When writing very complex multi-function Special Pages (almost all of our internal tools are built as special pages) it gets kind of unwieldy with the special page class that just has a single execute() function and the redundant boilerplate to define ajax functions etc. Since most of our front end is javascript now and we sometimes want templates/html or json data from the same controllers, we have a 1:1 mapping between methods and templates and every controller method is automatically an ajax function that can return json or html. The front end can call ANY back end method and ask for json data or the html with the data applied to it. When the Controller gets “too unwieldy” (the threshold for this depends on the developer) we generally refactor them into a single Controller and a set of Helper classes so that we retain the same external end points, just moving the code around.

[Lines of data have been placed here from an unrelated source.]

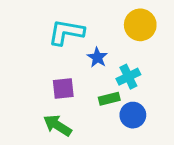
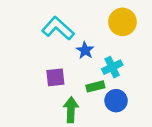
cyan L-shape: (66, 32) -> (58, 28), turned 32
green arrow: (57, 125) -> (71, 110), moved, turned 60

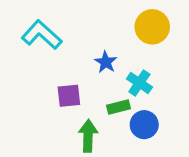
cyan L-shape: (58, 28) -> (42, 35), moved
cyan cross: (112, 67) -> (139, 83), turned -30

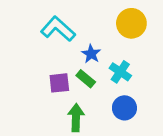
cyan L-shape: (42, 35) -> (58, 29), moved
green rectangle: (119, 107) -> (86, 79), moved, turned 54

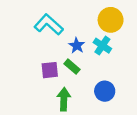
cyan cross: (120, 72) -> (102, 46), moved

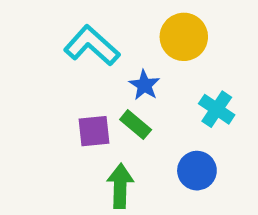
yellow circle: (111, 20) -> (184, 37), moved
cyan cross: (102, 46) -> (217, 109), moved

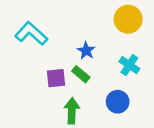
yellow circle: (184, 37) -> (128, 19), moved
cyan L-shape: (92, 46) -> (31, 34), moved

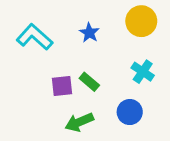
blue star: (86, 51) -> (89, 33), moved
green arrow: (72, 111) -> (79, 122), turned -115

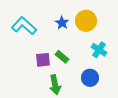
yellow circle: (141, 21) -> (86, 21), moved
green arrow: (79, 122) -> (55, 85), turned -78

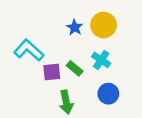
cyan L-shape: (24, 26) -> (29, 50), moved
cyan cross: (99, 50) -> (101, 60), moved

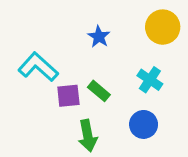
yellow circle: (104, 25) -> (163, 27), moved
cyan cross: (101, 60) -> (150, 80), moved

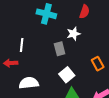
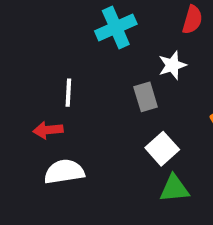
cyan cross: (46, 14) -> (116, 28), turned -36
white semicircle: (29, 83) -> (64, 172), moved

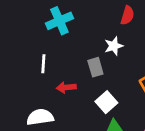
cyan cross: (116, 28) -> (59, 21), moved
red arrow: (48, 130) -> (66, 87), moved

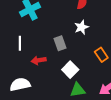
white star: (114, 46) -> (82, 27), moved

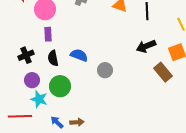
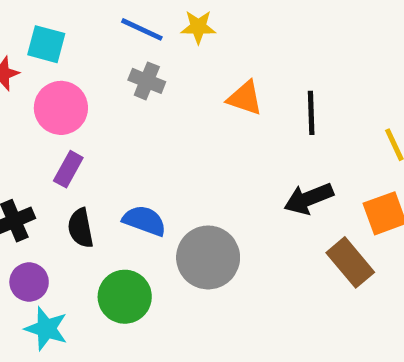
purple rectangle: (48, 34) -> (68, 169), turned 32
gray circle: (105, 70) -> (208, 257), size x1.6
green circle: (60, 86) -> (125, 297), moved

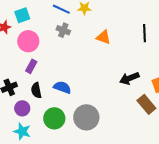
cyan square: (46, 44) -> (22, 15), turned -35
black line: (311, 113) -> (144, 33), moved
gray circle: (208, 257) -> (86, 117), moved
purple circle: (29, 282) -> (22, 108), moved

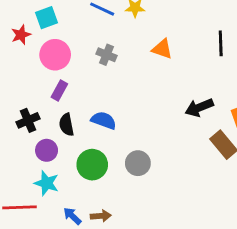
gray cross: (63, 30) -> (106, 55), moved
gray circle: (86, 117) -> (138, 163), size x0.7

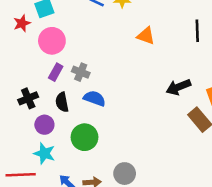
gray cross: (106, 55) -> (81, 72), moved
gray circle: (138, 163) -> (125, 174), moved

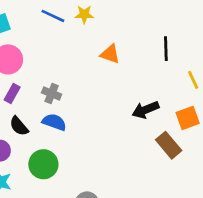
gray cross: (81, 72) -> (52, 93), moved
black semicircle: (62, 102) -> (19, 126), turned -30

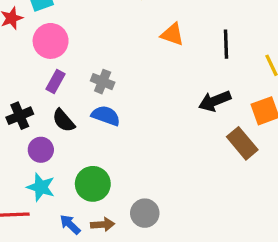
black line: (166, 49) -> (226, 44), moved
green circle: (43, 164) -> (93, 184), moved

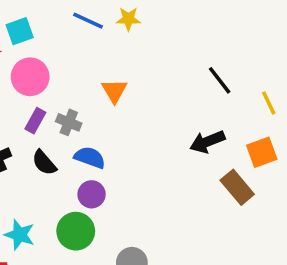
orange triangle: (172, 34) -> (114, 91), moved, turned 40
black line: (226, 44) -> (220, 80), turned -36
gray cross: (103, 82) -> (69, 122), moved
purple circle: (41, 150) -> (92, 194), moved

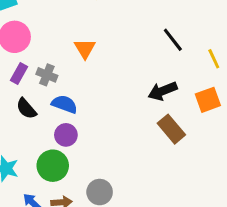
brown rectangle: (237, 187) -> (171, 129), moved

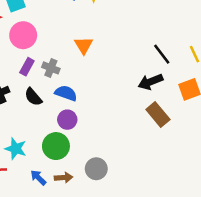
black line: (173, 40) -> (162, 54), moved

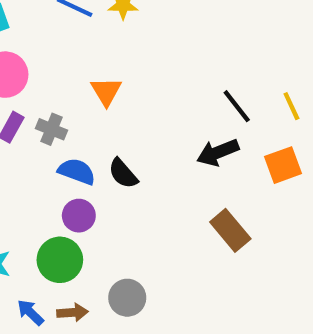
black semicircle: (33, 97) -> (123, 174), moved
brown rectangle: (158, 115) -> (230, 230), moved

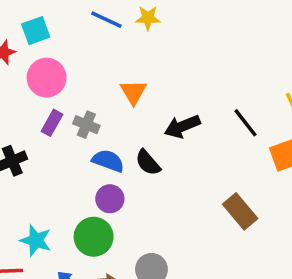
black line: (237, 106) -> (246, 123), moved
black arrow: (218, 152) -> (182, 126), moved

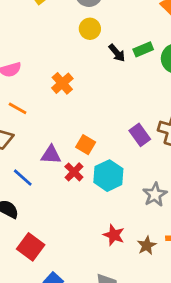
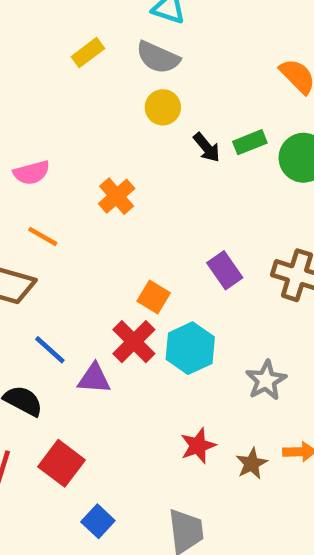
purple rectangle: (140, 135) -> (225, 270), moved
purple triangle: (51, 155) -> (94, 379), moved
red cross: (74, 172) -> (134, 342), size x1.4
red star: (114, 235) -> (198, 446), turned 30

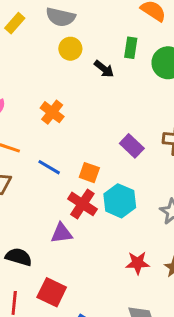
green rectangle: (250, 142) -> (131, 48), moved, turned -48
blue line: (50, 350) -> (49, 167), moved
red star: (198, 446) -> (138, 263), turned 30

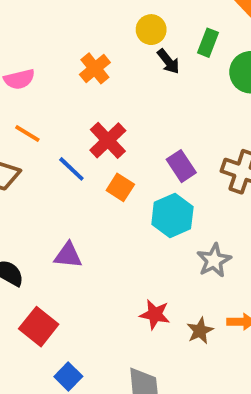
yellow circle: (70, 49) -> (151, 30), moved
orange cross: (52, 112) -> (95, 68), moved
cyan hexagon: (120, 201) -> (172, 216), moved
red cross: (82, 204) -> (108, 140), moved

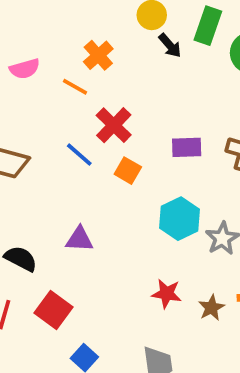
green rectangle: (208, 43) -> (208, 26), size x1.4
orange line: (27, 134) -> (75, 87), moved
purple rectangle: (181, 166) -> (187, 147), turned -56
cyan hexagon: (172, 216) -> (179, 219), moved

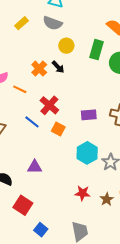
black arrow: (170, 45) -> (58, 67), moved
orange line: (75, 87) -> (20, 89), moved

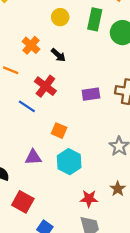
black arrow: (58, 67) -> (58, 55), moved
orange square: (58, 129) -> (59, 131), moved
cyan hexagon: (87, 153) -> (69, 162), moved
red star: (83, 193) -> (89, 199), moved

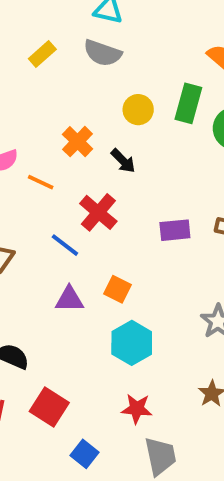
yellow circle: (60, 17) -> (138, 110), moved
purple triangle: (33, 157) -> (69, 299), moved
red star: (89, 199) -> (137, 409), moved

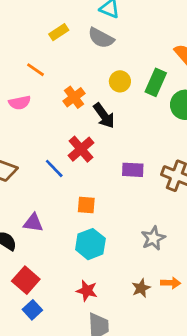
black arrow: (123, 161) -> (104, 116), size x1.4
orange line: (41, 182) -> (35, 70), moved
orange square: (118, 289) -> (86, 205), turned -30
purple triangle: (69, 299) -> (33, 223), moved
blue square: (84, 454) -> (32, 310), moved

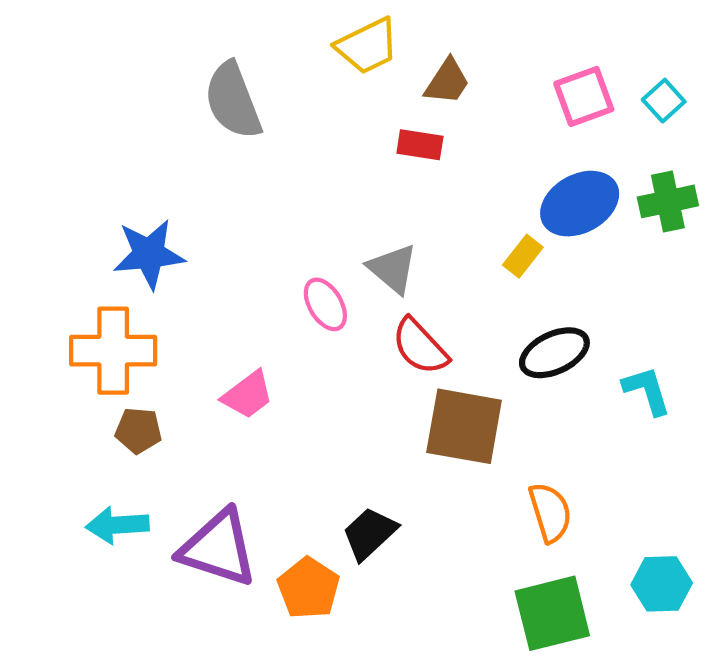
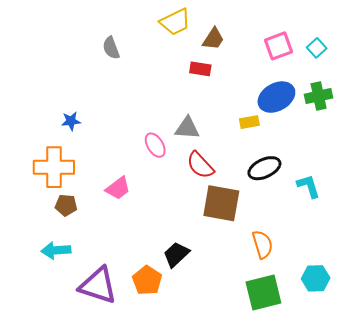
gray semicircle: (233, 101) -> (111, 48), size x0.6
blue star: (149, 254) -> (71, 121), size x0.6
yellow rectangle: (523, 256) -> (249, 122), turned 42
gray triangle: (393, 269) -> (187, 128), turned -36
purple triangle: (218, 548) -> (98, 285), moved

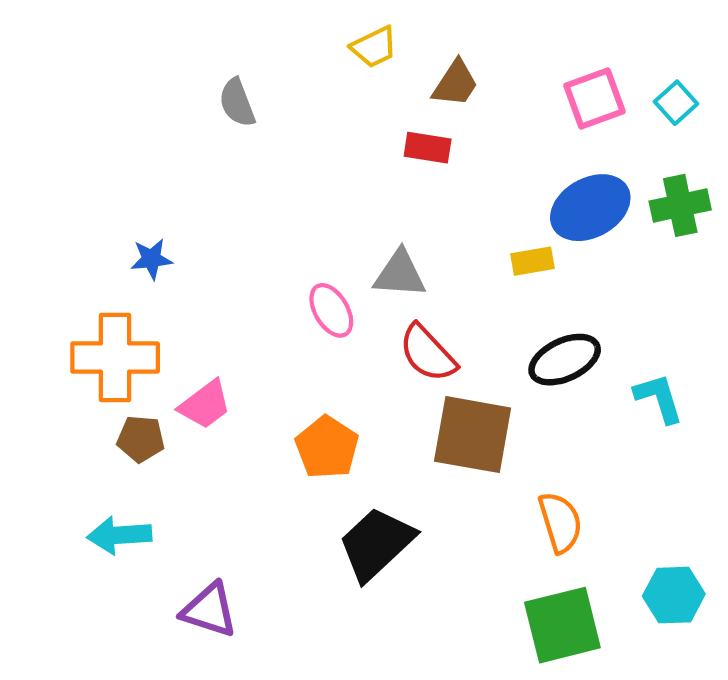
yellow trapezoid: (175, 22) -> (374, 47), size x0.7
pink trapezoid: (118, 188) -> (205, 405), moved
black trapezoid: (176, 254) -> (376, 544), size x1.4
orange pentagon: (147, 280) -> (327, 447), moved
purple triangle: (98, 285) -> (209, 610), size x0.7

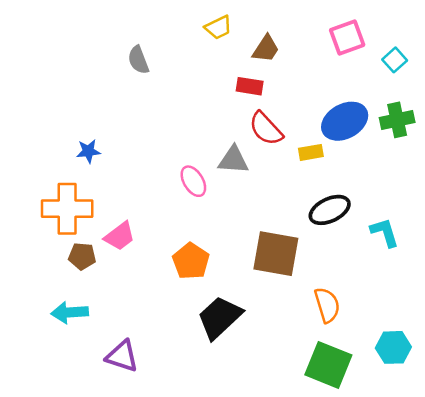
pink square: (595, 98) -> (347, 37), moved
red semicircle: (428, 353) -> (266, 129), moved
green square: (562, 625) -> (328, 365), turned 36

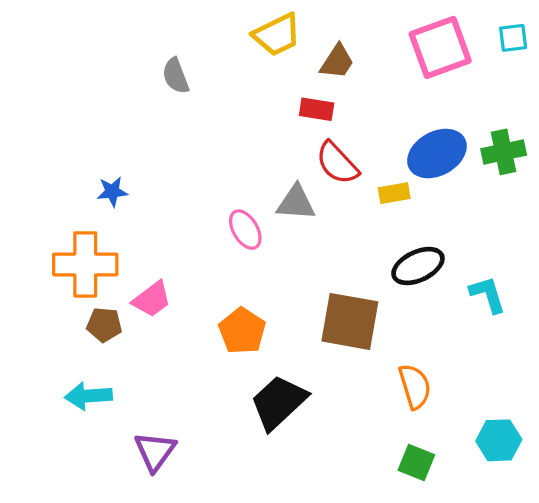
yellow trapezoid: (218, 27) -> (277, 35), size x1.4
pink square: (347, 37) -> (440, 47), size x1.4
cyan square: (395, 60) -> (513, 38), moved, turned 35
purple triangle: (122, 356) -> (155, 451), turned 48
green square: (328, 365) -> (416, 462), size x0.6

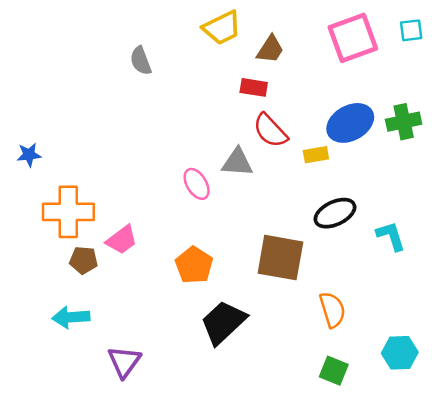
blue star: (112, 192) -> (29, 155), moved

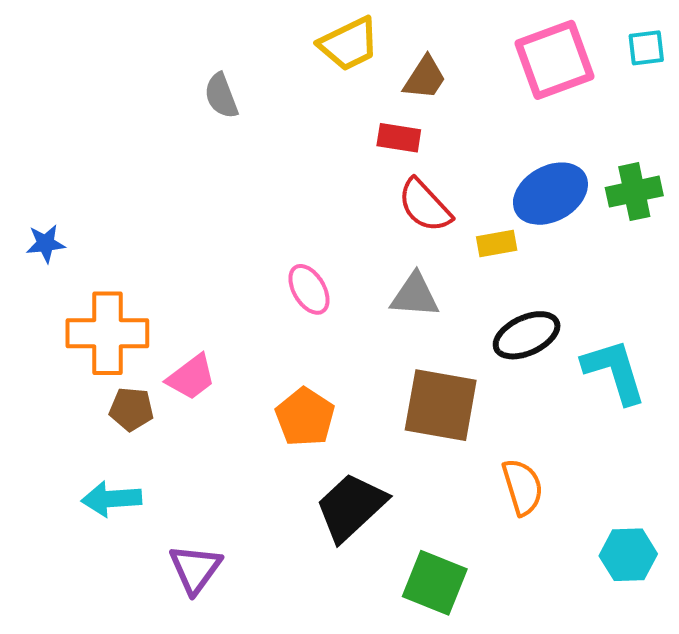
gray triangle: (237, 162) -> (415, 295), moved
cyan L-shape: (391, 236) -> (614, 371), size x1.4
green square: (334, 371) -> (435, 583), moved, size x1.4

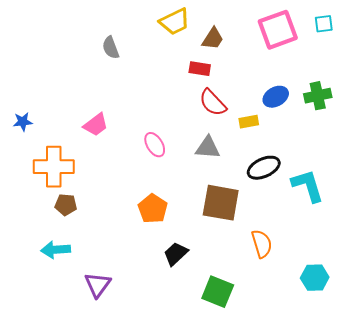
blue ellipse: (550, 194) -> (276, 97), size x0.7
pink trapezoid: (191, 377) -> (96, 125), moved
black trapezoid: (351, 507) -> (176, 254), size x0.7

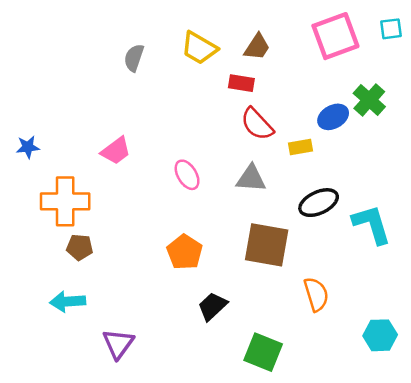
yellow trapezoid: (175, 22) -> (199, 48), moved, turned 56
gray semicircle: (111, 48) -> (134, 58), turned 40
green cross: (318, 96) -> (369, 100), moved, turned -36

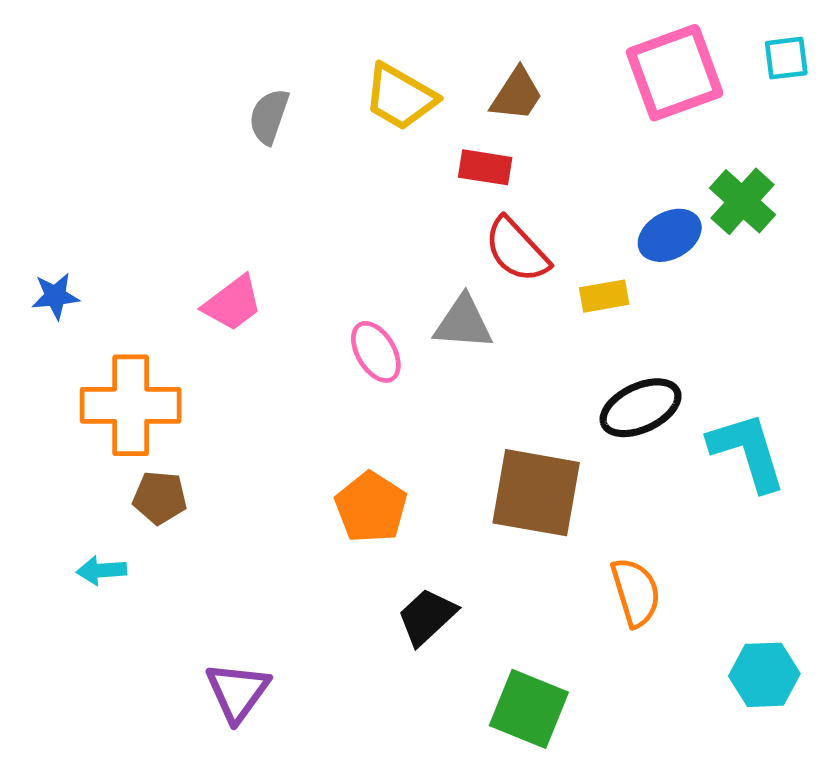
gray triangle: (251, 178) -> (463, 323), moved
cyan arrow: (68, 302) -> (101, 570), moved, size x0.7

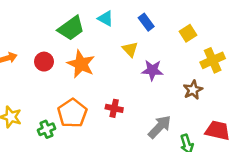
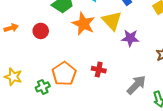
yellow triangle: (130, 49) -> (112, 21), size x1.5
orange star: (81, 64) -> (83, 24), moved

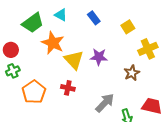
yellow triangle: (112, 21) -> (74, 60), moved
green cross: (43, 87) -> (13, 71), moved

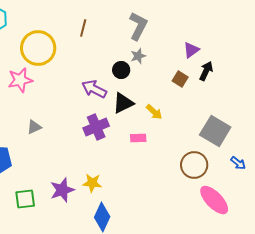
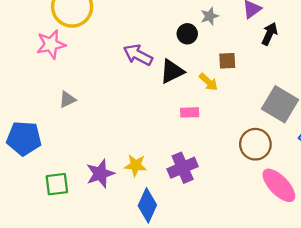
gray star: (138, 56) -> (210, 16), moved
black circle: (121, 70) -> (187, 34), moved
brown square: (180, 79) -> (227, 61), moved, turned -35
purple cross: (96, 127) -> (183, 168), moved

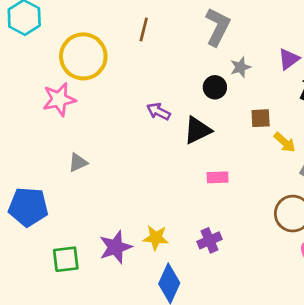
purple arrow: (138, 55) -> (158, 111), size x0.7
yellow arrow: (208, 82) -> (285, 142), moved
purple cross: (183, 168) -> (210, 240), size x0.7

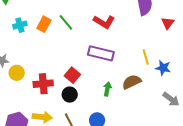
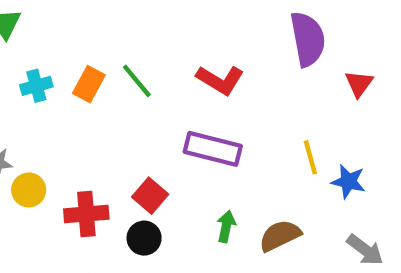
brown semicircle: (132, 82) -> (280, 236), moved

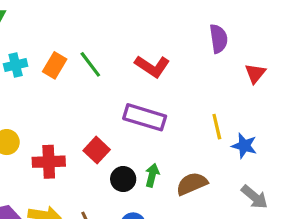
purple semicircle: (308, 39) -> (219, 39), size x0.7
black circle: (144, 238) -> (123, 179), moved

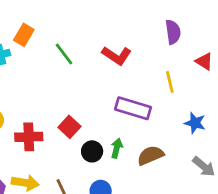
orange rectangle: (55, 65) -> (24, 35), moved
red triangle: (255, 73) -> (204, 61), turned -36
purple rectangle: (145, 117) -> (133, 108), moved
yellow line: (217, 127) -> (170, 82), moved

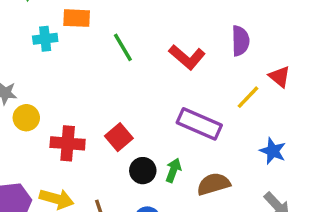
purple semicircle: (173, 32) -> (240, 41), moved
orange rectangle: (24, 35) -> (77, 18), turned 55
red triangle: (204, 61) -> (280, 77), moved
yellow line: (170, 82) -> (248, 97), turned 50

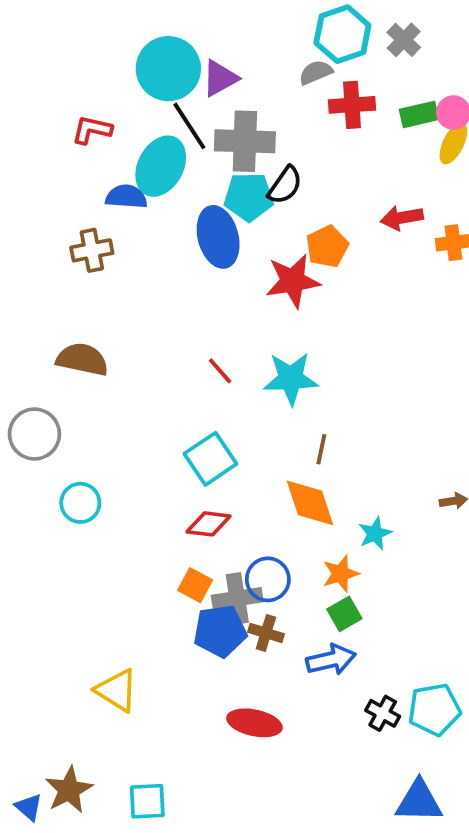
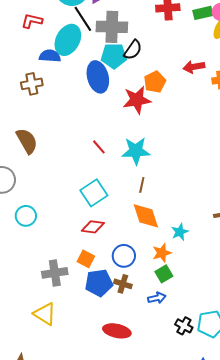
brown semicircle: (82, 359) -> (27, 141), turned 48
brown line: (321, 449) -> (142, 185), moved
gray cross: (237, 599) -> (55, 273), moved
blue arrow: (331, 660) -> (157, 298), size x0.7

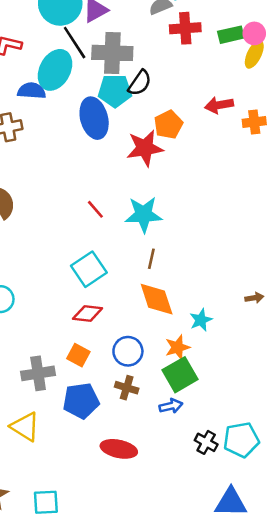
green square: (164, 274) -> (180, 375), size x1.5
blue pentagon: (99, 283) -> (81, 401), moved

Here’s an example of that:
On every content page, there’s a right rail module that shows the latest photos uploaded to the wiki:
http://fallout.wikia.com/wiki/Nikola_Tesla_and_You_(Fallout_3)
on the back end, that’s entirely self contained in this LatestPhotosController which is dropped into the skin with a render() function. However, the data that it generates can be used in other places:
http://fallout.wikia.com/wikia.php?controller=LatestPhotos (call controller, combine data with html and return it) http://fallout.wikia.com/wikia.php?controller=LatestPhotos&format=json (call controller, just return the data that would have been in the template)
The default method is executeIndex() and the default template is <controller>_Index. Here’s the controller code:
https://github.com/Wikia/app/blob/dev/skins/oasis/modules/LatestPhotosContro...
And the template:
https://github.com/Wikia/app/blob/dev/skins/oasis/modules/templates/LatestPh...
Hope that helps provide a bit more context for how this is actually used in the application.
This is very cool, Owen. Once we have a templating engine picked out, conventions like this make life easier.